Gilberto Freyre completa essa linha de pensamento no prefácio à terceira edição, ao dizer que “sem açúcar - seja do mais refinado ao mascavo, ao bruto ou de rapadura - não se compreende o homem do Nordeste.” Para escrever o livro, ele recolheu receitas que eram mantidas em segredo nas cozinhas das casas-grandes e sobrados dos engenhos de cana-de-açúcar. Com isso, inaugurou uma nova maneira de olhar o passado. “A historiografia clássica preza pela fonte burocrática. Açúcar é exatamente o contrário. Gilberto Freyre usou receita de bolo e o cotidiano como fontes para interpretar a sociedade. Uma vanguarda, há 70 anos. Ele traz a nova história pelo viés da antropologia”, diz o pesquisador Rômulo Xavier, professor visitante da Universidade Federal de Pernambuco e sócio do Instituto Arqueológico, Histórico e Geográfico Pernambucano.

O livro é definido por Maria Lectícia Monteiro Cavalcanti, que assina o prefácio da última edição (Global, 2007), como um importante inventário das receitas patriarcais e consideradas autenticamente brasileiras, que passavam de mãe para filha. Na maioria das vezes, oralmente, seja para manter a aura de mistério ou porque as mulheres não sabiam escrever. “Ele prestou um serviço ao publicar os modos de fazer bolos souza-leão e cabano, cocadas, quindins, compotas, geleias e sorvetes. Porém, setenta anos atrás, não foi compreendido. Os críticos questionavam como um intelectual publica um livro de receitas”, comenta. Professor de sociologia e antropologia da Universidade Católica de Pernambuco, Edijéce Martins Ferreira julga o livro importante e atual. “A cultura nordestina é toda construída em torno do açúcar, principal produto da cana, e Gilberto Freyre percebeu isso muito bem. A doçaria nasceu da abundância da matéria-prima, da mistura da cultura material com as crendices da cultura imaterial”, declara o sociólogo.

HOMENAGEM

Os 70 anos de Açúcar levaram a antropóloga Fátima Quintas a prestar homenagem ao mestre de Apipucos, bairro que escolheu como moradia, na Zona Norte do Recife. “É um dos livros dele que mais me apaixonaram, pela ousadia do tema na época, pela firmeza antropológica em mostrar a força do açúcar”, diz Fátima, pesquisadora da Fundação Gilberto Freyre. Ela passou dois anos nas investigações e seis meses para tecer o inédito Açúcar: o pão nosso de cada dia. Dividido em oito partes, o livro tem 400 páginas onde se faz um passeio completo sobre o tema – colonização, origens, engenhos, carros de boi, escravidão, função sociocultural da alimentação, provérbios, ditos populares, arabismos relacionados à alimentação e paisagem açucareira. Termina com receitas tradicionais.

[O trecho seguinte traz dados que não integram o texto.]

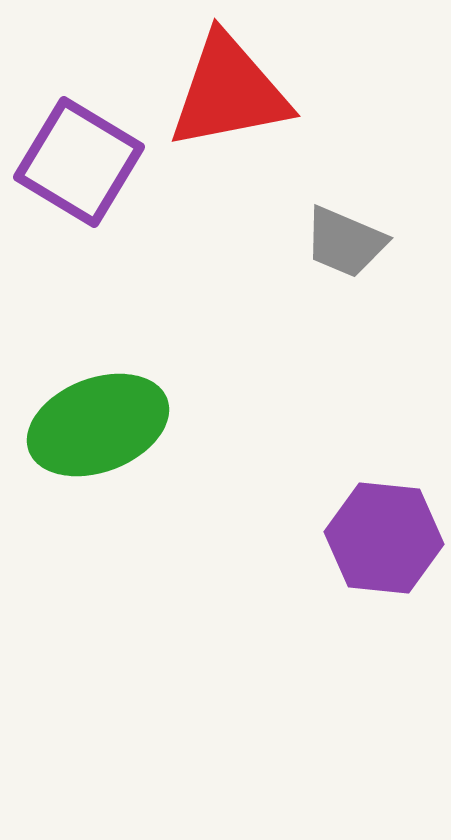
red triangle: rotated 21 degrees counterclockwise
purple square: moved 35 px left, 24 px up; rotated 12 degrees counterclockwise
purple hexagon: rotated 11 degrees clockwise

Fátima pretende fazer o lançamento em abril próximo, com patrocínio do Sindaçúcar e do Sebrae. Na publicação, ela apresenta o açúcar como autoritário porque cria o latifúndio, a monocultura, a monossexualidade e o monopoder. “É uma estrutura de força única e tudo converge para o patriarca.” Açúcar, recorda Fátima Quintas, não é a primeira incursão de Gilberto Freyre no tema. “Ele já tinha mergulhado no açúcar em Casa-grande & senzala, Nordeste e Sobrados e mucambos”, cita. Gilberto Freyre Neto, coordenador de projetos da Fundação Gilberto Freyre, informa que o sociólogo tem 76 livros publicados e que Açúcar e Nordeste são considerados um tratado de ecologia humana em língua portuguesa.

Lançado em 1939 pela Editora José Olympio, Açúcar – Algumas receitas de doces e bolos dos engenhos do Nordeste mostrou à sociedade, no entendimento da antropóloga, a importância do paladar como sentimento de pertencer a um lugar. Em sete décadas, a publicação teve mais quatro edições e nunca foi traduzida para outro idioma. “Essa especiaria tão imperial, nobre, oligárquica e ditadora vai gerar uma civilização nossa, histórica”, conclui a pesquisadora. A palavra é de origem árabe, as-sukkar, como explica o professor Rubem Franca, autor de Arabismos, editado em 1994.